All of lore.kernel.org
 help / color / mirror / Atom feed
From: "Paul E. McKenney" <paulmck@linux.ibm.com>
To: "He, Bo" <bo.he@intel.com>
Cc: Steven Rostedt <rostedt@goodmis.org>,
	"linux-kernel@vger.kernel.org" <linux-kernel@vger.kernel.org>,
	"josh@joshtriplett.org" <josh@joshtriplett.org>,
	"mathieu.desnoyers@efficios.com" <mathieu.desnoyers@efficios.com>,
	"jiangshanlai@gmail.com" <jiangshanlai@gmail.com>,
	"Zhang, Jun" <jun.zhang@intel.com>,
	"Xiao, Jin" <jin.xiao@intel.com>,
	"Zhang, Yanmin" <yanmin.zhang@intel.com>,
	"Bai, Jie A" <jie.a.bai@intel.com>,
	"Sun, Yi J" <yi.j.sun@intel.com>
Subject: Re: rcu_preempt caused oom
Date: Wed, 12 Dec 2018 16:12:14 -0800	[thread overview]
Message-ID: <20181213001214.GE4170@linux.ibm.com> (raw)
In-Reply-To: <CD6925E8781EFD4D8E11882D20FC406D52A193C3@SHSMSX104.ccr.corp.intel.com>

On Wed, Dec 12, 2018 at 11:13:22PM +0000, He, Bo wrote:
> I don't see the rcutree.sysrq_rcu parameter in v4.19 kernel, I also checked the latest kernel and the latest tag v4.20-rc6, not see the sysrq_rcu.
> Please correct me if I have something wrong.

That would be because I sent you the wrong patch, apologies!  :-/

Please instead see the one below, which does add sysrq_rcu.

							Thanx, Paul

> -----Original Message-----
> From: Paul E. McKenney <paulmck@linux.ibm.com> 
> Sent: Thursday, December 13, 2018 5:03 AM
> To: He, Bo <bo.he@intel.com>
> Cc: Steven Rostedt <rostedt@goodmis.org>; linux-kernel@vger.kernel.org; josh@joshtriplett.org; mathieu.desnoyers@efficios.com; jiangshanlai@gmail.com; Zhang, Jun <jun.zhang@intel.com>; Xiao, Jin <jin.xiao@intel.com>; Zhang, Yanmin <yanmin.zhang@intel.com>; Bai, Jie A <jie.a.bai@intel.com>
> Subject: Re: rcu_preempt caused oom
> 
> On Wed, Dec 12, 2018 at 07:42:24AM -0800, Paul E. McKenney wrote:
> > On Wed, Dec 12, 2018 at 01:21:33PM +0000, He, Bo wrote:
> > > we reproduce on two boards, but I still not see the show_rcu_gp_kthreads() dump logs, it seems the patch can't catch the scenario.

§ THE TASK
Print the part of the mailing-list message that runs from "Please instead see" to "catch the scenario.". The listing has no connection to the mailing-list message.

§ DATA PROVIDED
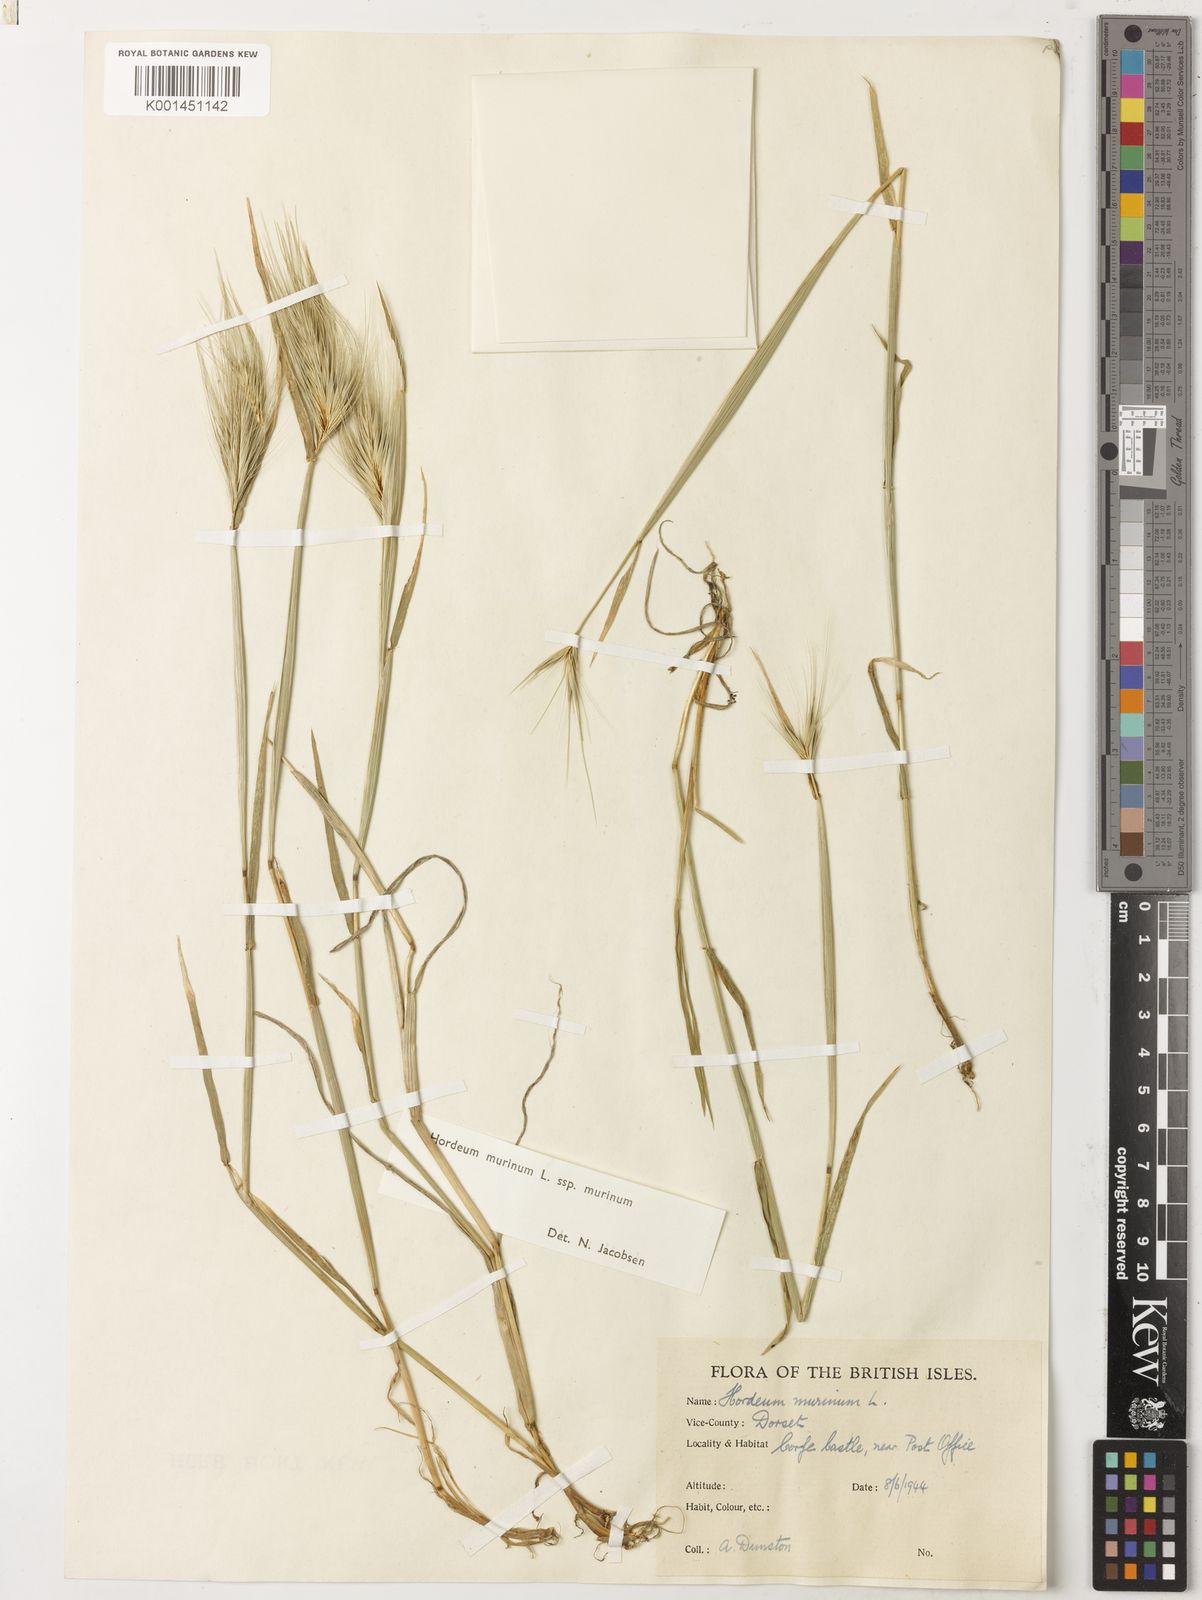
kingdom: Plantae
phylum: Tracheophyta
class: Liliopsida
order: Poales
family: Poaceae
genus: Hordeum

---

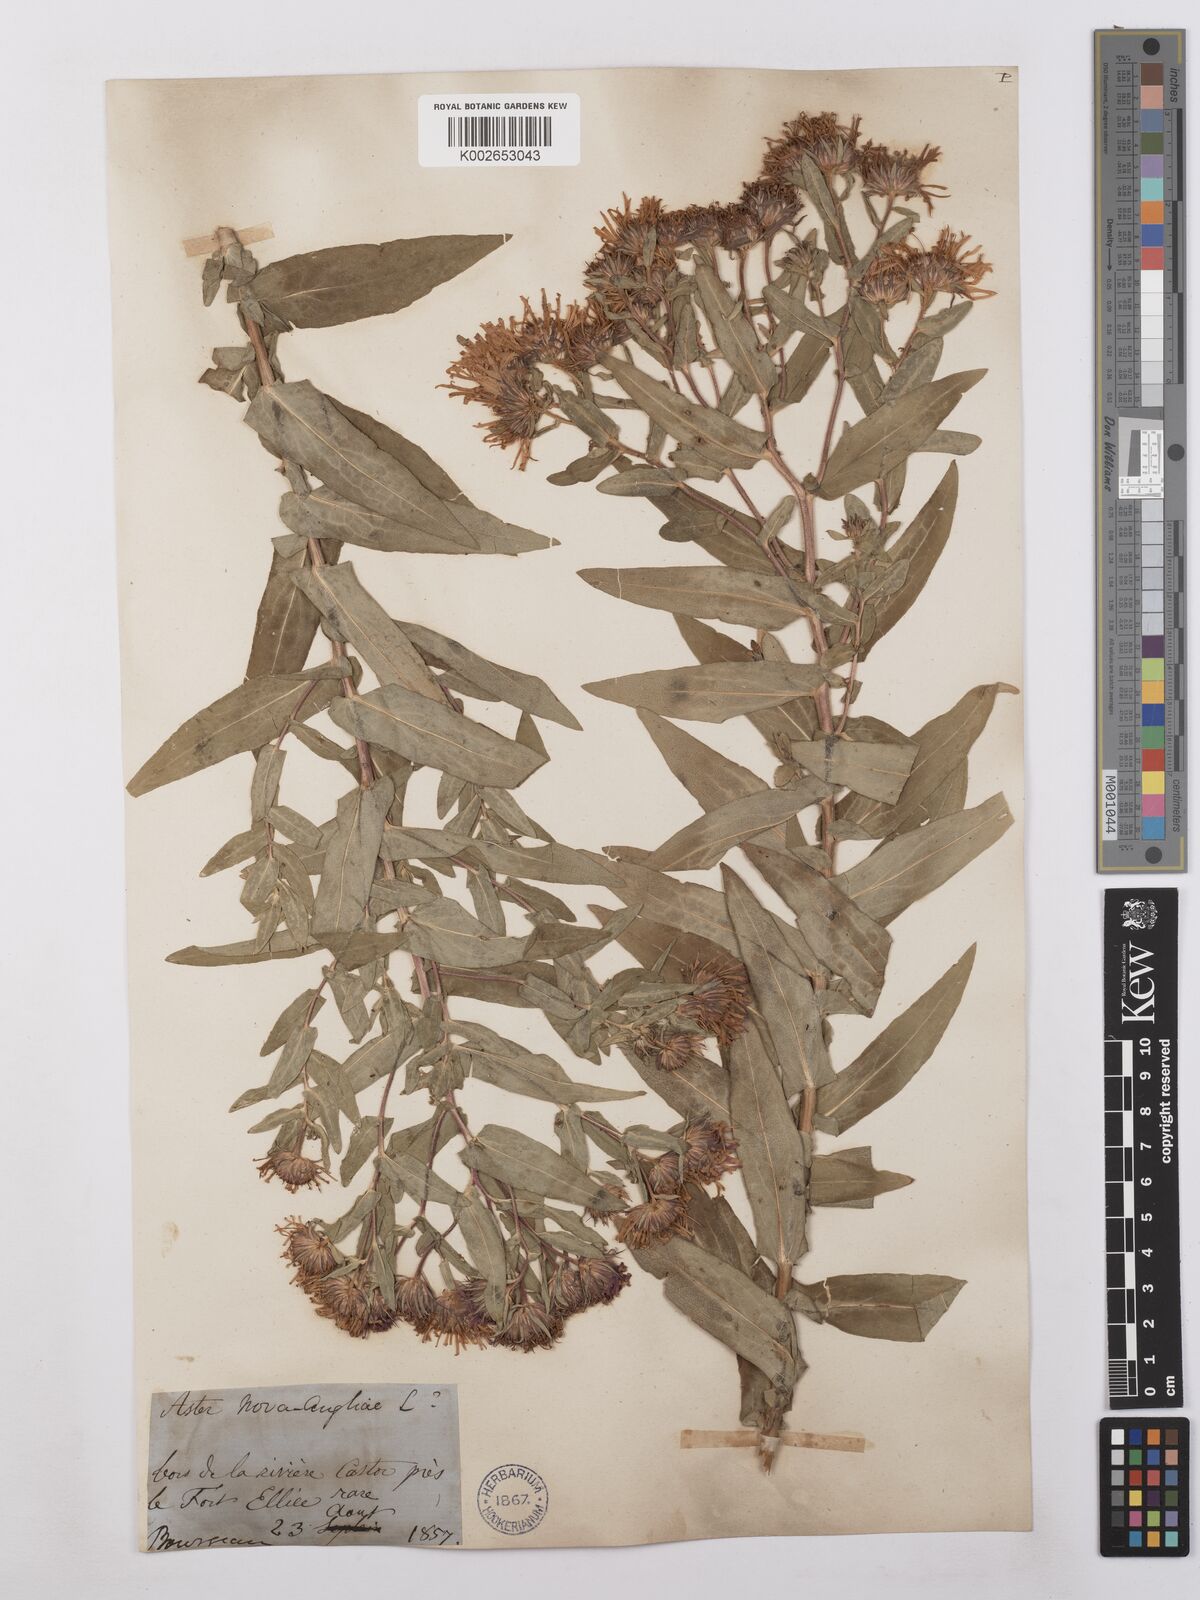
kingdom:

...

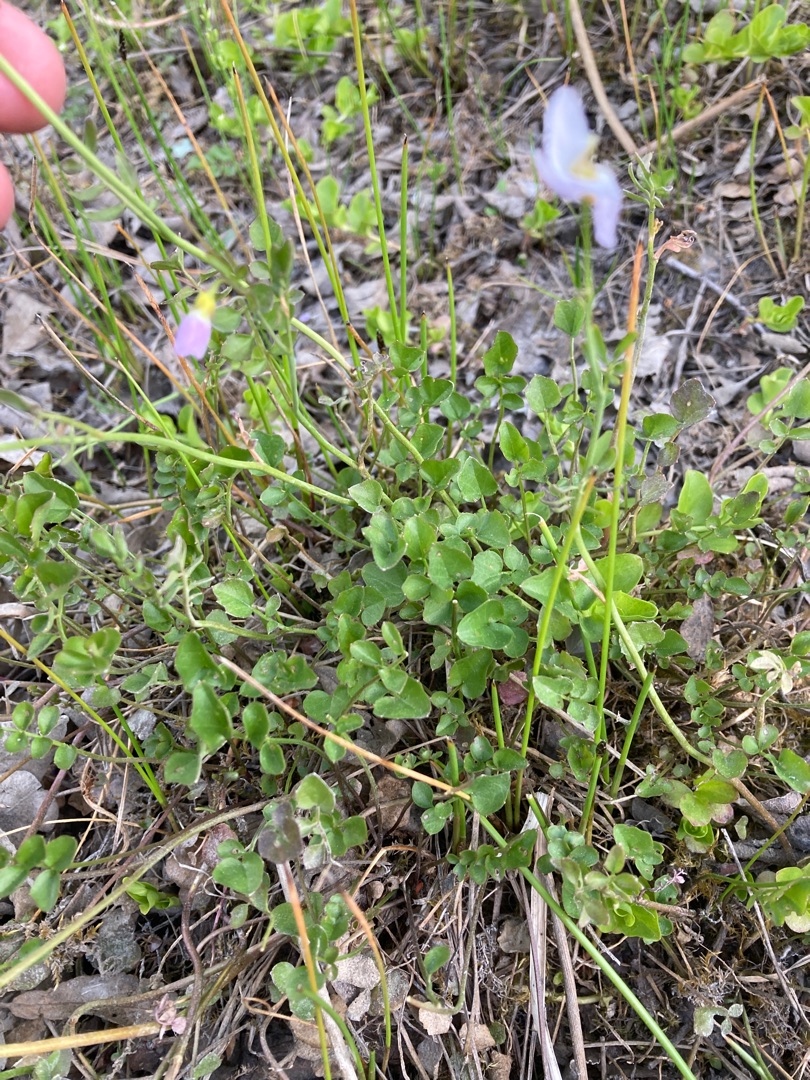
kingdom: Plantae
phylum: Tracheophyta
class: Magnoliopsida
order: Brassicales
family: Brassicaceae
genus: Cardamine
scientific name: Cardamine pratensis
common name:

§ ANSWER FOR THE TASK
Please instead see the one below, which does add sysrq_rcu.

							Thanx, Paul

> -----Original Message-----
> From: Paul E. McKenney <paulmck@linux.ibm.com> 
> Sent: Thursday, December 13, 2018 5:03 AM
> To: He, Bo <bo.he@intel.com>
> Cc: Steven Rostedt <rostedt@goodmis.org>; linux-kernel@vger.kernel.org; josh@joshtriplett.org; mathieu.desnoyers@efficios.com; jiangshanlai@gmail.com; Zhang, Jun <jun.zhang@intel.com>; Xiao, Jin <jin.xiao@intel.com>; Zhang, Yanmin <yanmin.zhang@intel.com>; Bai, Jie A <jie.a.bai@intel.com>
> Subject: Re: rcu_preempt caused oom
> 
> On Wed, Dec 12, 2018 at 07:42:24AM -0800, Paul E. McKenney wrote:
> > On Wed, Dec 12, 2018 at 01:21:33PM +0000, He, Bo wrote:
> > > we reproduce on two boards, but I still not see the show_rcu_gp_kthreads() dump logs, it seems the patch can't catch the scenario.